If you have never heard of Section 8, then it’s clear that you are neither a landlord nor one of the more than 3 million people receiving some form of public assistance and subsidized housing, because that’s what Section 8 is all about.
“In our country, we do at least try to keep a roof over the heads of millions of people who have fallen on tough times, or, through their own ignorance, lack of common sense and no idea where babies come from, are inches away from being homeless,” Ted, who owns two subsidized apartment houses not far from Fresno, told You and the Law.
His comments and observations reflect the feelings of many Section 8 landlords, often regretting having taken on these tenants.
“Section 8 is a major lifeline to these people and their children, because landlords like me are willing to accept tenants who couldn’t afford to rent a broom closet, let alone an apartment,” Ted points out.
“The government requires these housing units to meet very stringent conditions and, at least yearly, every apartment must be inspected. Our lease also calls for regular inspections and reinspections if necessary, something which most tenants understand, but slobs just don’t get it and run a risk of being evicted,” he stressed.
“Being on Section 8 is not a right, it is a privilege and can be lost if violation of house rules occur, including damage to the rental unit, domestic violence, or the tenant living in filthy conditions which attract insects and rodents,” he added.
‘They complained about crumbs on the floor’
One of our readers complained to You and the Law that the management company threatened her with eviction because “they found a few bread crumbs on the floor.”
“I have never heard of anything so silly. Could they really evict me for this?” she asked.
“This is a common problem, where apartments have been repeatedly sprayed for cockroaches, and it wasn’t a few crumbs, but the place looked as if it had not been cleaned for months. Any kind of food left around in a kitchen or elsewhere is a dinner bell, a real ‘Come and Get It!’ for insects and rodents. When one tenant lives this way, it is a direct threat to the health of others nearby and an added expense for management in sending out pest control companies.”
“And if not corrected, it indeed can be the basis for eviction,” he stressed.
“But you would be surprised at the number of Section 8 tenants who have no idea how to keep an apartment clean! Landlords who operate these rentals often become something like a social worker, teaching very basic life skills to people who are, quite literally, living on the wrong side of the tracks, and this has gone on, in many cases, for over 30 years, from grandparents to parents, then to adult children today,” he points out.
‘You can’t come in here – my home is my castle’
A number of the tenants we spoke with complained about what they felt were unnecessarily frequent inspections of “their property.” Some have been known to scream at landlords, “You can’t come in here!” That is generally not a good attitude if they want to continue living cheaply in the Section 8 unit.
“We inform our tenants that, as a part of your privilege of getting subsidized, extremely inexpensive housing, someone needs to verify that you are keeping up with your end of the bargain and so is the landlord,” Ted was quick to point out.

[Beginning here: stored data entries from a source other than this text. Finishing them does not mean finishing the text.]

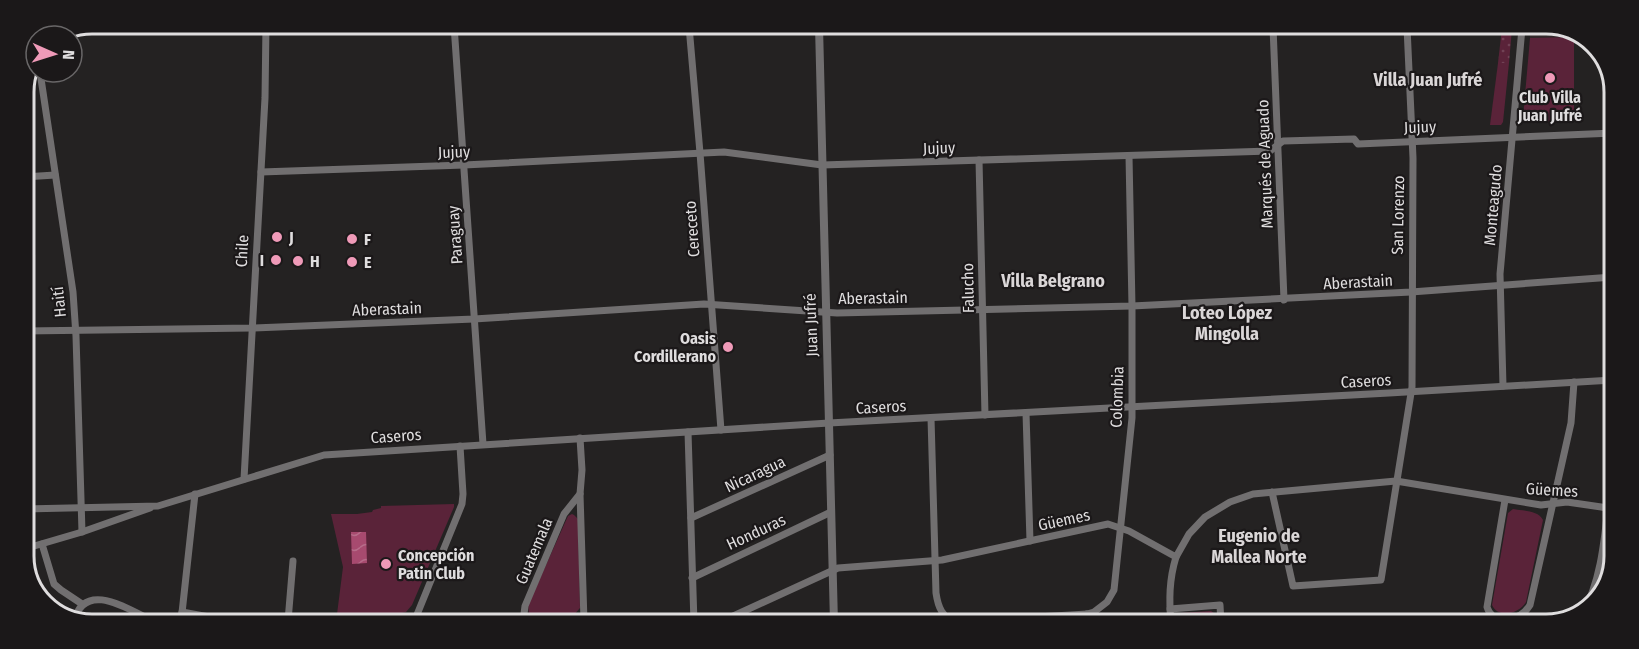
<svg xmlns="http://www.w3.org/2000/svg" width="1639" height="649" viewBox="0 0 1639 649" font-family="'Fira Sans Condensed',sans-serif">
	<style>
		.built { fill: #32292b }
		.grass { fill: url(#grass-dots) }
		.park { fill: #5a2339 }
		.water { fill: url(#water-waves) }
		.lines { fill: none; stroke-linecap: round; stroke-linejoin: round }
		.minor { stroke: #716f70; stroke-width: 7 }
		.tertiary { stroke: #716f70; stroke-width: 8 }
		.poi-dot { fill: #ef9ab8; stroke: #1b1819; stroke-width: 2 }
		.labels { text-anchor: middle; dominant-baseline: central; stroke-width: 4.5; stroke-linejoin: round; paint-order: stroke }
		.poi-label { font-size: 16px; font-weight: bold; fill: #dfddde; stroke: #1b1819; text-anchor: start }
		.street-label { font-size: 16px; fill: #dfddde; stroke: #1b1819 }
		.neighbourhood-label { font-size: 18px; font-weight: bold; fill: #dad6d7; stroke: #1b1819 }
		.rim { fill: none; stroke: #dfddde; stroke-width: 3 }
	</style>
	<defs>
		<pattern id="grass-dots" width="8" height="8" patternUnits="userSpaceOnUse" patternTransform="scale(1.5)"><rect width="8" height="8" fill="#5a2339"/><path d="M2 2h.1M6 6h.1" fill="none" stroke="#714255" stroke-width="1.8" stroke-linecap="round"/></pattern>
		<pattern id="water-waves" width="16" height="10" patternUnits="userSpaceOnUse" patternTransform="scale(1.5)"><rect width="16" height="10" fill="#a74a6f"/><path d="M0 5q4-4 8 0t8 0" fill="none" stroke="#b76c8a"/></pattern>
	</defs>
	<rect width="100%" height="100%" fill="#242222"/>
	<!-- built -->
	<polygon class="built" points="1530,28 1569,28 1582,37 1530,38"/>
	<!-- grass -->
	<polygon class="grass" points="1502,28 1512,28 1509,63 1498,63"/>
	<!-- park -->
	<g class="park">
		<polygon points="1574,37 1574,121 1528,123 1523,118 1530,38"/>
		<polygon points="1498,63 1509,63 1503,122 1501,125 1490,125"/>
		<polygon points="454,504 454,507 412,605 406,612 389,616 354,622 336,622 343,567 331,514 357,514 372,512 373,510 381,508 381,506"/>
		<path d="M1513 509C1523 511 1538 510 1543 520L1526 602C1519 614 1498 619 1492 605L1508 513Z"/>
		<polygon points="572,514 574,515 578,519 580,608 573,616 568,618 542,620 535,619 529,614 528,605 568,516"/>
		<polygon points="1211,611 1214,613 1214,624 1180,624 1180,616 1181,613"/>
	</g>
	<!-- water -->
	<polygon class="water" points="351,532 366,532 367,563 352,564"/>
	<g class="lines">
		<!-- minor -->
		<g class="minor">
			<polyline points="454,25 483,444"/>
			<polyline points="689,26 700,153 721,430"/>
			<polyline points="1273,27 1284,300"/>
			<polyline points="40,72 73,292 76,336 82,532"/>
			<polyline points="979,160 985,415"/>
			<polyline points="261,172 464,165 724,152 822,165 1270,151 1283,141 1354,139 1358,144 1614,133"/>
			<polyline points="24,177 55,175"/>
			<polyline points="24,331 252,328 474,319 704,304 837,313 1132,306 1411,292 1613,277"/>
			<polyline points="1503,386 1500,274 1522,28"/>
			<polyline points="1026,413 1030,541"/>
			<path d="M931 418 936 593C938 607 942 618 957 622L1087 614 1094 612 1107 602 1114 590 1132 418V306L1129 156"/>
			<polyline points="688,432 694,623"/>
			<polyline points="580,438 582,470 580,494 584,621"/>
			<polyline points="244,479 265,98 266,24"/>
			<polyline points="1272,492 1293,586 1381,580 1412,387 1413,158 1407,27"/>
			<path d="M1505 500 1487 607C1493 627 1521 621 1530 605L1571 423 1574 382"/>
			<polyline points="24,509 158,506 324,455 829,423 1389,393 1613,380"/>
			<polyline points="691,518 830,455"/>
			<polyline points="42,544 54,584 61,590 82,604"/>
			<polyline points="24,549 82,532 150,508"/>
			<polyline points="692,578 831,512"/>
			<polyline points="1170,609 1220,605 1221,624"/>
			<polyline points="182,612 220,619 289,618"/>
			<polyline points="1087,614 1088,624"/>
			<path d="M74 621C85 579 129 610 153 621"/>
			<polyline points="288,621 293,561"/>
			<polyline points="181,622 195,494"/>
			<polyline points="403,622 408,622"/>
			<polyline points="414,622 462,504 463,494 460,446"/>
			<polyline points="523,622 525,606 564,514 580,494"/>
			<polyline points="566,623 584,621 586,623"/>
			<polyline points="718,623 838,568 942,560 1108,524 1129,531 1176,557 1189,534 1205,517 1230,502 1253,494 1396,481 1541,505 1567,502 1608,508"/>
			<path d="M1171 624C1169 600 1169 580 1176 557"/>
		</g>
		<!-- tertiary -->
		<g class="tertiary">
			<polyline points="819,26 834,623"/>
			<path d="M1583 613C1605 577 1606 520 1612 478"/>
		</g>
	</g>
	<!-- markers -->
	<g class="poi-dot">
		<circle cx="1550" cy="78" r="6"/>
		<circle cx="277" cy="237" r="6"/>
		<circle cx="352" cy="239" r="6"/>
		<circle cx="276" cy="260" r="6"/>
		<circle cx="298" cy="261" r="6"/>
		<circle cx="352" cy="262" r="6"/>
		<circle cx="728" cy="347" r="6"/>
		<circle cx="386" cy="564" r="6"/>
	</g>
	<g class="labels">
		<!-- poi labels -->
		<g class="poi-label">
			<text x="1550" y="97" text-anchor="middle">Club Villa<tspan x="1550" dy="18">Juan Jufré</tspan></text>
			<text x="289" y="237">J</text>
			<text x="364" y="239">F</text>
			<text x="264" y="260" text-anchor="end">I</text>
			<text x="310" y="261">H</text>
			<text x="364" y="262">E</text>
			<text x="716" y="338" text-anchor="end">Oasis<tspan x="716" dy="18">Cordillerano</tspan></text>
			<text x="398" y="555">Concepción<tspan x="398" dy="18">Patin Club</tspan></text>
		</g>
		<!-- street labels -->
		<g class="street-label">
			<text transform="translate(1420 127) rotate(-2)">Jujuy</text>
			<text transform="translate(939 148) rotate(-2)">Jujuy</text>
			<text transform="translate(454 152) rotate(-2)">Jujuy</text>
			<text transform="translate(1265 164) rotate(-92)">Marqués de Aguado</text>
			<text transform="translate(1493 205) rotate(-85)">Monteagudo</text>
			<text transform="translate(1398 215) rotate(-89)">San Lorenzo</text>
			<text transform="translate(692 229) rotate(-94)">Cereceto</text>
			<text transform="translate(455 235) rotate(-94)">Paraguay</text>
			<text transform="translate(242 251) rotate(-87)">Chile</text>
			<text transform="translate(1358 282) rotate(-3)">Aberastain</text>
			<text transform="translate(968 288) rotate(-91)">Falucho</text>
			<text transform="translate(873 298) rotate(-1)">Aberastain</text>
			<text transform="translate(59 302) rotate(-96)">Haití</text>
			<text transform="translate(387 309) rotate(-2)">Aberastain</text>
			<text transform="translate(811 325) rotate(-92)">Juan Jufré</text>
			<text transform="translate(1366 381) rotate(-3)">Caseros</text>
			<text transform="translate(1117 397) rotate(-88)">Colombia</text>
			<text transform="translate(881 407) rotate(-3)">Caseros</text>
			<text transform="translate(396 436) rotate(-4)">Caseros</text>
			<text transform="translate(755 474) rotate(-25)">Nicaragua</text>
			<text transform="translate(1552 490) rotate(3)">Güemes</text>
			<text transform="translate(1064 520) rotate(-12)">Güemes</text>
			<text transform="translate(756 532) rotate(-25)">Honduras</text>
			<text transform="translate(534 551) rotate(-67)">Guatemala</text>
		</g>
		<!-- neighbourhood labels -->
		<g class="neighbourhood-label">
			<text x="1428" y="80">Villa Juan Jufré</text>
			<text x="1053" y="281">Villa Belgrano</text>
			<text x="1227" y="313">Loteo López<tspan x="1227" dy="21">Mingolla</tspan></text>
			<text x="1259" y="536">Eugenio de<tspan x="1259" dy="21">Mallea Norte</tspan></text>
		</g>
	</g>
	<!-- crop -->
	<path d="M0 0H1639V649H0ZM92 34H1546A58 58 0 0 1 1604 92V556A58 58 0 0 1 1546 614H92A58 58 0 0 1 34 556V92A58 58 0 0 1 92 34Z" fill="#1b1819" fill-rule="evenodd"/>
	<path class="rim" d="M92 34H1546A58 58 0 0 1 1604 92V556A58 58 0 0 1 1546 614H92A58 58 0 0 1 34 556V92A58 58 0 0 1 92 34Z"/>
	<!-- north arrow -->
	<g transform="translate(54 54) rotate(93)"><circle r="28" fill="#1b1819" stroke="#696768" stroke-width="1.5"/>
	<path d="M0-4.5L10 22L0 15L-10 22Z" fill="#ef9ab8"/>
	<text y="-9" font-size="16" font-weight="bold" text-anchor="middle" fill="#dfddde">N</text>
	</g>
</svg>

“For this reason, a well-drafted Section 8 lease makes it clear that the landlord will inspect rental units at least yearly and provide adequate notice. If conditions which the tenant needs to remedy are found, follow-up inspections are scheduled. It must be understood that Section 8 gives the landlord greater access and rights to inspect the rental than in non-Section 8 tenancies,” he stressed.
So are there excellent Section 8 tenants and jerk landlords? Of course. But, from everyone we interviewed, in our opinion, the scales tip far over in favor of landlords who help to keep a roof over the heads of these families who are barely hanging on.
When something is free or extremely inexpensive, often it’s only appreciated when taken away.